It is said that Galileo’s middle finger is displayed in Florence, Italy, thus in death “giving the finger” to those who put him under house arrest for daring to claim the Earth was not the centre of the universe. That the sun orbited the Earth was the scientific consensus of the time, backed by Biblical texts.
The penalty for Galileo’s effrontery in saying otherwise was not only prison and then house arrest. He was also forbidden to claim the obvious as fact. He could claim it only as theory.
Time has proved the 16th century scientific-religious consensus spectacularly wrong. Galileo was right. Reason triumphed over superstition.
Meanwhile, in the 21st century, we are asked to wait another 100 years before the truth or fallacy of the prevailing climate theory is proven true or false. Meanwhile, as the Pope once demanded, mouths and minds must be securely shut.
The parallels between what Galileo endured, and what opponents of the climate change gospel have to put up with, are obvious to those of a rational mind.

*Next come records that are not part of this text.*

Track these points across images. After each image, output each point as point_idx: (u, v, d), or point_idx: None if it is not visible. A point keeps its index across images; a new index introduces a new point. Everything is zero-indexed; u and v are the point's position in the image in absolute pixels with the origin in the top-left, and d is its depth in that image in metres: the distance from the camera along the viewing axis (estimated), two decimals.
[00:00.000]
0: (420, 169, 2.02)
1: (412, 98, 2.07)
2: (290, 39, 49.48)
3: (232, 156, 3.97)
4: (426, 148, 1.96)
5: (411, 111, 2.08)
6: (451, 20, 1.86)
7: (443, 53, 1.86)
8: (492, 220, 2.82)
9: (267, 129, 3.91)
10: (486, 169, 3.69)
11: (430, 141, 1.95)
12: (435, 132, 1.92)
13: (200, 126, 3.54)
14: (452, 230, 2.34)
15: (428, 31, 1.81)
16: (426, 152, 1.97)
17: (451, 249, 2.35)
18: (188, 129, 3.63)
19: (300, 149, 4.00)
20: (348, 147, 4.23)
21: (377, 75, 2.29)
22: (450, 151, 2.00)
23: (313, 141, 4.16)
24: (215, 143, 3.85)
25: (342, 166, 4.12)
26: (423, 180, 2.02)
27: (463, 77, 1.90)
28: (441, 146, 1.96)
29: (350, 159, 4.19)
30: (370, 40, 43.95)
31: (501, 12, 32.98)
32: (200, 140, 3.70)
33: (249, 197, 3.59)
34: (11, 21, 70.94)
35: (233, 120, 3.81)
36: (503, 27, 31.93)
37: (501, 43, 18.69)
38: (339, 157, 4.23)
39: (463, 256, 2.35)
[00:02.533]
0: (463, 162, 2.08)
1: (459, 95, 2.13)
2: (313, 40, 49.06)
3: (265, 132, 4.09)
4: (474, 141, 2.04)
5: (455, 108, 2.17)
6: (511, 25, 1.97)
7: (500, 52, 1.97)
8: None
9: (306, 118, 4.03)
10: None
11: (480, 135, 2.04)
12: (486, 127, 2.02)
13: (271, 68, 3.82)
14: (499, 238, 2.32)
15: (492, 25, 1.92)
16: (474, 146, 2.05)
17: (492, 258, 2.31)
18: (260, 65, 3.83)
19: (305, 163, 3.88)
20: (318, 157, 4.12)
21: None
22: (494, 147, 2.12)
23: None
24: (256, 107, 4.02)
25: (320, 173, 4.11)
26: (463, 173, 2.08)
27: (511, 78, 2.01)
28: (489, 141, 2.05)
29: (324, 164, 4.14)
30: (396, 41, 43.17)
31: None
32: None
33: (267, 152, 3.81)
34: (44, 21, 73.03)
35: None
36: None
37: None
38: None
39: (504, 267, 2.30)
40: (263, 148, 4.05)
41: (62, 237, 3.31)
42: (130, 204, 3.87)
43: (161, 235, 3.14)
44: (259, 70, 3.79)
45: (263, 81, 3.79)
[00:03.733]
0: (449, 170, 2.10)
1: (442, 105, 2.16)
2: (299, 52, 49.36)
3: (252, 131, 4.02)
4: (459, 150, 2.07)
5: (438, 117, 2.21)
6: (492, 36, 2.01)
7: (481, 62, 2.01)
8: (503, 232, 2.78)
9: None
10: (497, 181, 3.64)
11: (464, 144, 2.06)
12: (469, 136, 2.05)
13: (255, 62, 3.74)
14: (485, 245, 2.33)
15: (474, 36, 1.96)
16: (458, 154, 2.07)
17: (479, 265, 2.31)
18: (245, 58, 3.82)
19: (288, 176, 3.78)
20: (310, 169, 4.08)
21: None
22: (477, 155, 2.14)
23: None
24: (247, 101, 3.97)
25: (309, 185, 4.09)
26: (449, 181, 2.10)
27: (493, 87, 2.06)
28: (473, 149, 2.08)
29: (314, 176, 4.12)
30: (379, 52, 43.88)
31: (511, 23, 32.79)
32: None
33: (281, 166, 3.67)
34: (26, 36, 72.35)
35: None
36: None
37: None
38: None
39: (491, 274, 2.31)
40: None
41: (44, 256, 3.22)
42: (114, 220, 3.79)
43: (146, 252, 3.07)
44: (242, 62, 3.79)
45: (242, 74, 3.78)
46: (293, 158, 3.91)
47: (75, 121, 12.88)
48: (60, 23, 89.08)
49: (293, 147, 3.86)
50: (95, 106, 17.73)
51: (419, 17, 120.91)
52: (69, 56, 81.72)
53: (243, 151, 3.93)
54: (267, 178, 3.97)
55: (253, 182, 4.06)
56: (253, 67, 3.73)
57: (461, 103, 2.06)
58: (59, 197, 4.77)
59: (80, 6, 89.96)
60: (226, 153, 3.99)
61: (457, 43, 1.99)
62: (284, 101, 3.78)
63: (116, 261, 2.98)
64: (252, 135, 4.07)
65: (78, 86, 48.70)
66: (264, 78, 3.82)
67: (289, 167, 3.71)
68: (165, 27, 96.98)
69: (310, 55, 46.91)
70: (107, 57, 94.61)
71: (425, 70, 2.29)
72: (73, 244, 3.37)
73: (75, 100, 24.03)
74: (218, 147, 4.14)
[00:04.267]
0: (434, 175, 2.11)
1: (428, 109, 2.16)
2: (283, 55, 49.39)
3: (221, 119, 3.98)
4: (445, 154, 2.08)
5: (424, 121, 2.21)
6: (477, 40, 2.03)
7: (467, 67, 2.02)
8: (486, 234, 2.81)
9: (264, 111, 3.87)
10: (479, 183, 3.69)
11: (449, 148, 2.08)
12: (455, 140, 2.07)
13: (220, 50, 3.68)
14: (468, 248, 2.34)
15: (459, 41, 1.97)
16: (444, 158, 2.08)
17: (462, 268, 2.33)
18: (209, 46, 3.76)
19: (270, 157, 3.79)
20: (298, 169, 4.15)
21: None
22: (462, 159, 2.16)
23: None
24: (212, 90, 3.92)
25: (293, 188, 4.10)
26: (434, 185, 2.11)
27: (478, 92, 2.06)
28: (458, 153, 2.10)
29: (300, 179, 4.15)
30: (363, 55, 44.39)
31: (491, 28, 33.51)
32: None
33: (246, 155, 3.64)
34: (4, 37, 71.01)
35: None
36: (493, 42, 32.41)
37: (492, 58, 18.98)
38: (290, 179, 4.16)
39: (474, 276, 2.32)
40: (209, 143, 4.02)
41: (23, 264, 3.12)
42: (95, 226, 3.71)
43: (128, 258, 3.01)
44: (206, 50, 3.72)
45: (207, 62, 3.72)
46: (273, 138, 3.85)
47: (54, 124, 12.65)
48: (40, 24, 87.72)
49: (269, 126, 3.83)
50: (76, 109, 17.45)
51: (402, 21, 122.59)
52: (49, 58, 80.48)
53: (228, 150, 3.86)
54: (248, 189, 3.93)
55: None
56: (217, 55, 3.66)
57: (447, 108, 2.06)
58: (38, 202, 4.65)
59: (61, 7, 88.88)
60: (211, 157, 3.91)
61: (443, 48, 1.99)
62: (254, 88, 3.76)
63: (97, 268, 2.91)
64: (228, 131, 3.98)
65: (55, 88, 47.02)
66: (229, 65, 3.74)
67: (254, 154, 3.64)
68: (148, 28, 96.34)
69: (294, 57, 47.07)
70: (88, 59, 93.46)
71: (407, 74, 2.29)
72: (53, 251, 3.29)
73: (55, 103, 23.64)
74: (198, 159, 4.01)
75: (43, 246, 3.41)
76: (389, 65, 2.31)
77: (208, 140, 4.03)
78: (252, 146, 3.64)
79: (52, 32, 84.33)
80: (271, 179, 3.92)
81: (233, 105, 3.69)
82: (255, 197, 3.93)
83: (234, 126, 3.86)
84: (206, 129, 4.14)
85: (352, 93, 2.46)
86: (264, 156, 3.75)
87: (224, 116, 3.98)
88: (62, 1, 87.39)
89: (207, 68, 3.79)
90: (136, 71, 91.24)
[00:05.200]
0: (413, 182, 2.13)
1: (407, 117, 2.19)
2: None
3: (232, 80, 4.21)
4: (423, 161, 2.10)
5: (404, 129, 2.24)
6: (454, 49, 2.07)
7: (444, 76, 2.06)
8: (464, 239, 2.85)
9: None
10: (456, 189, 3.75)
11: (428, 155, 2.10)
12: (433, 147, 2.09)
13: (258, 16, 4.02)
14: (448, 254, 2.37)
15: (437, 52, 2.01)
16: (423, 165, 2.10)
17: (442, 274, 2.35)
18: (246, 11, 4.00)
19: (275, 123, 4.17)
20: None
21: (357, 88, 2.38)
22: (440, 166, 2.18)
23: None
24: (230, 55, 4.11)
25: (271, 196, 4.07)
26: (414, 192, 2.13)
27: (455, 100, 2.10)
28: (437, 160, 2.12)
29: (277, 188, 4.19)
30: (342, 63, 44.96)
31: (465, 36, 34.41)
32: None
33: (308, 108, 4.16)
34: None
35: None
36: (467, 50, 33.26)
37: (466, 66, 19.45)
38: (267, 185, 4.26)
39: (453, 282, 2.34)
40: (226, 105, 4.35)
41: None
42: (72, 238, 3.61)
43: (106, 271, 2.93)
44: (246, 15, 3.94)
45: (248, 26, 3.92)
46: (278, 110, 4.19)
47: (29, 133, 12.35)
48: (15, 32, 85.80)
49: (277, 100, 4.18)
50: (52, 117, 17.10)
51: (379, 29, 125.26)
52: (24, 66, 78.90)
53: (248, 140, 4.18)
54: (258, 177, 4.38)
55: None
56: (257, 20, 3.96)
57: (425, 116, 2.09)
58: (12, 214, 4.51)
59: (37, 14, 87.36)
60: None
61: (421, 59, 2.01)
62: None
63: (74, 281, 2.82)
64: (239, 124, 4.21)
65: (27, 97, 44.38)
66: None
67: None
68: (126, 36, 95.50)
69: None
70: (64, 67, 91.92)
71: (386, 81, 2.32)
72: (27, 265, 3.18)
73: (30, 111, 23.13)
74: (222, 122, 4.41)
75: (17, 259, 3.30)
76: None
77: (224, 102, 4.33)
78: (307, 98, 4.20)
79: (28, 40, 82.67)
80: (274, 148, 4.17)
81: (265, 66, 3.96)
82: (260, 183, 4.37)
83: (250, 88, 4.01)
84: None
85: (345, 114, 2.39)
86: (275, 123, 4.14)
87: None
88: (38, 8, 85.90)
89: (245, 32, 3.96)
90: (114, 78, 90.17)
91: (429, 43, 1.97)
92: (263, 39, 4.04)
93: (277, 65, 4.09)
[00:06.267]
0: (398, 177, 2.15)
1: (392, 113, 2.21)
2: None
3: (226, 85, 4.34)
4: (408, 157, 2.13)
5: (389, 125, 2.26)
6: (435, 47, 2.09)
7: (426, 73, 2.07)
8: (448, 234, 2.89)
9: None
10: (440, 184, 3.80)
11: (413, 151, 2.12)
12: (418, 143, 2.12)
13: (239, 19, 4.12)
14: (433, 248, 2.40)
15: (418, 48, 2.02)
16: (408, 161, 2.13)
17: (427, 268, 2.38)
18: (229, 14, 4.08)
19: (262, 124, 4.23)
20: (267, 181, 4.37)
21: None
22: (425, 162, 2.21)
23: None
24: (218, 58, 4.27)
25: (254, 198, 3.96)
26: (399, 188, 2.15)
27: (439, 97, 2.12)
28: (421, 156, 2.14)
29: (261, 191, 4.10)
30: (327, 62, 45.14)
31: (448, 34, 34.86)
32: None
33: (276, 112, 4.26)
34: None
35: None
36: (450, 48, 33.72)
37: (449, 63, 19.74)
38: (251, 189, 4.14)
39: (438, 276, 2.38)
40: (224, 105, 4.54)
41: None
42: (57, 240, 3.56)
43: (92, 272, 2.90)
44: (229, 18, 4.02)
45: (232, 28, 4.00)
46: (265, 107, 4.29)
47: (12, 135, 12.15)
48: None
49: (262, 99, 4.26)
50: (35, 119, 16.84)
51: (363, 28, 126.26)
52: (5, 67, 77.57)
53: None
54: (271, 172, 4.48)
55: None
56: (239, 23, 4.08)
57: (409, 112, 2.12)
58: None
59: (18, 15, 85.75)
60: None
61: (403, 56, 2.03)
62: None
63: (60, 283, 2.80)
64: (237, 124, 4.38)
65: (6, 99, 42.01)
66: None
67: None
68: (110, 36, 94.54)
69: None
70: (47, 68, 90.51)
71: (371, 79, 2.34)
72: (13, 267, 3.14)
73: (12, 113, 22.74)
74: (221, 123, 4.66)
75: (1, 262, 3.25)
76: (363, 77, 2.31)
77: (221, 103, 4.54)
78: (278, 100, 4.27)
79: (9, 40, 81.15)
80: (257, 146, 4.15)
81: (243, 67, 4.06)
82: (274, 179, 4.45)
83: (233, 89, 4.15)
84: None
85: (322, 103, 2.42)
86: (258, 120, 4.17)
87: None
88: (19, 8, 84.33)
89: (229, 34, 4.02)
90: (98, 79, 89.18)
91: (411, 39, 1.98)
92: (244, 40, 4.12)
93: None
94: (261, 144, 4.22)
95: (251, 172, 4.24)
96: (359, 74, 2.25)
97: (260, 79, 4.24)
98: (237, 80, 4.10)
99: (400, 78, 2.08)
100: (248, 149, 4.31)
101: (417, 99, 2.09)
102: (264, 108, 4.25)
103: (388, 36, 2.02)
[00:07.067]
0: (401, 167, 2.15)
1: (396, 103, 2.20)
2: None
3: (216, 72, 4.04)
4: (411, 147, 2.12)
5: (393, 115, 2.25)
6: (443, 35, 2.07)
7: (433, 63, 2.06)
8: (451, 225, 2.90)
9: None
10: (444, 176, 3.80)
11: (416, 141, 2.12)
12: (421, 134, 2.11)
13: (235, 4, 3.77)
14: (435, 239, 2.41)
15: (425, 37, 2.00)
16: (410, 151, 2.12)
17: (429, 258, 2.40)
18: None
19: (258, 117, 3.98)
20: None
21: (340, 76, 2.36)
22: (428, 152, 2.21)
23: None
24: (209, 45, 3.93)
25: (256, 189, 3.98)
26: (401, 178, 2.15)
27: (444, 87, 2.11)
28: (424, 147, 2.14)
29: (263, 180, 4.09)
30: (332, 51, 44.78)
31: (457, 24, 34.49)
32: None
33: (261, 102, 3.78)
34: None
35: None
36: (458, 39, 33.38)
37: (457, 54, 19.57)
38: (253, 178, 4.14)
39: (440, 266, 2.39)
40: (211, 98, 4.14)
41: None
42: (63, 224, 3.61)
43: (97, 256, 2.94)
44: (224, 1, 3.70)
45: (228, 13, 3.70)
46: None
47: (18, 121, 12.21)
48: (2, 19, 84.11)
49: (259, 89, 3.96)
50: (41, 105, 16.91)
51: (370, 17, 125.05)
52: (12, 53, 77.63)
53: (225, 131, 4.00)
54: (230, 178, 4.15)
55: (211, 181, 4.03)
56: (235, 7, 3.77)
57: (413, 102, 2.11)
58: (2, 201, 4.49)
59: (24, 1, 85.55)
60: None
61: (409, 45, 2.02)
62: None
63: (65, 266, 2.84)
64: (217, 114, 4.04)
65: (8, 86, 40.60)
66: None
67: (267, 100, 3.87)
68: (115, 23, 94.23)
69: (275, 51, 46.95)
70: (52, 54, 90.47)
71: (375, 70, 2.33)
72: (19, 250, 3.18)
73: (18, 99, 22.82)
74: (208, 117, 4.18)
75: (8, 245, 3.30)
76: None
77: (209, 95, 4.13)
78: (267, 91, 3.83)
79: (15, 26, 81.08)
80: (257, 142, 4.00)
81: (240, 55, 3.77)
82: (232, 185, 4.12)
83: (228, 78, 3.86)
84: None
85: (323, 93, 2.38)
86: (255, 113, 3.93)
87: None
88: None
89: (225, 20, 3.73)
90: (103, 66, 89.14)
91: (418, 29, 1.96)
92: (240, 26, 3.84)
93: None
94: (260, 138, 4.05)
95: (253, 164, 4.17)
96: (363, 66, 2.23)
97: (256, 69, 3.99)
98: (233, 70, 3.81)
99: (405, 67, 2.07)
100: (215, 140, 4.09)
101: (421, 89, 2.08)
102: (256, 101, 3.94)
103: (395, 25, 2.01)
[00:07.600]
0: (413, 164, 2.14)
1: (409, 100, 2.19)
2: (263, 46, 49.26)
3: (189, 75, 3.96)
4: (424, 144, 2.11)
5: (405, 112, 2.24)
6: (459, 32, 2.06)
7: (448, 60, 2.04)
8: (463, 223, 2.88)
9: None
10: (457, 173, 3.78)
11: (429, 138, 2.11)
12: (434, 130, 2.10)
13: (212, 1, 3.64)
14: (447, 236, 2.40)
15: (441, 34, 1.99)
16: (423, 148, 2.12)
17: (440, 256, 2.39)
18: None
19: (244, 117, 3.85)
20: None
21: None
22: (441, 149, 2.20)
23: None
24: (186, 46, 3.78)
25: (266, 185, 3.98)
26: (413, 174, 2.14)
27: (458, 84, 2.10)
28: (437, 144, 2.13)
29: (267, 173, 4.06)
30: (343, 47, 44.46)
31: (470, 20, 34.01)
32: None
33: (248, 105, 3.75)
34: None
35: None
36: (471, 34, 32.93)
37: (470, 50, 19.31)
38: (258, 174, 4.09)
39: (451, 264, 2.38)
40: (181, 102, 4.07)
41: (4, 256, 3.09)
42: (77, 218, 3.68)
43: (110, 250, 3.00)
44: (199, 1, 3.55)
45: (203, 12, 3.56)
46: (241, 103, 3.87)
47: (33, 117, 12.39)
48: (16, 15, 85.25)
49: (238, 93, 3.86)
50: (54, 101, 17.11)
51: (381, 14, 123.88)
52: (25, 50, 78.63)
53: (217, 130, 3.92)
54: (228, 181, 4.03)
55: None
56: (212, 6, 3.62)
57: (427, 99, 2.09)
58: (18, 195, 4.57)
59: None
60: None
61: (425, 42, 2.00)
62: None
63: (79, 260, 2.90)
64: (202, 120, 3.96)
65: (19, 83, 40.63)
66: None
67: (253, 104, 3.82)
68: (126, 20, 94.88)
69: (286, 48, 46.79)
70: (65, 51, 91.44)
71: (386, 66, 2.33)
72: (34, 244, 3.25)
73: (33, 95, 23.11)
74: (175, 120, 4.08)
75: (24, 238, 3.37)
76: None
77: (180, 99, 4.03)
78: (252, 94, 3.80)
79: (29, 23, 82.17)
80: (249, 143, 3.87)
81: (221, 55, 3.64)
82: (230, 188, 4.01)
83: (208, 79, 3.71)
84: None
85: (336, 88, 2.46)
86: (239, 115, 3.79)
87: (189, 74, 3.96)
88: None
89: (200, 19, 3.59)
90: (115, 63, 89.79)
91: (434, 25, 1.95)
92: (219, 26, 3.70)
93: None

They are branded “deniers”, instead of honest sceptics of an all-encompassing theory. Some lose their jobs or their working conditions are made intolerable. They have not been put in jail – yet.
To those climatologists who soldier on, testing theories on the edge of acceptance by the prevailing climate priesthood, feel compelled to insert caveats in their findings, grovelling to escape establishment censure.
An example of this is evident in a recent media release by Boston University on the results of climate research that suggests the world might be already benefiting from a rise in carbon dioxide (CO2) in the atmosphere.
The researchers coming to this conclusion were not sceptics who doubted the alarmist theories of global warming caused by industry. On the contrary, they supported the thesis (and probably still do). Nor were they a single pair hoping to extract more research money by coming to correct conclusions. They undertook this research in an attempt to find out if the claims by climate sceptics that higher CO2 levels were beneficial to the planet.
Embarrassingly, they found the sceptic claim was correct by using 33 years of satellite data.
Reading the Boston University media release, their attempts to avoid being cast into utter darkness, like Galileo, are quite clear. They acknowledge every confirmation that more CO2 greatly enhanced plant growth as shown by satellite images, by quickly adding a rider that, of course global warming and increased CO2 is nevertheless, overall, bad.
“We were able to tie the greening largely to the fertilising effect of rising atmospheric CO2 concentration by tasking several computer models to mimic plant growth observed in the satellite data,” the professor in the Department of Earth and Environment at Boston University said, swiftly adding: “(CO2) is the chief culprit of climate change.”
Another of the 34 researchers said: “The greening over the past 33 years reported in this study is equivalent to adding a green continent about two-times (sic) the size of mainland USA (18 million square kilometres).”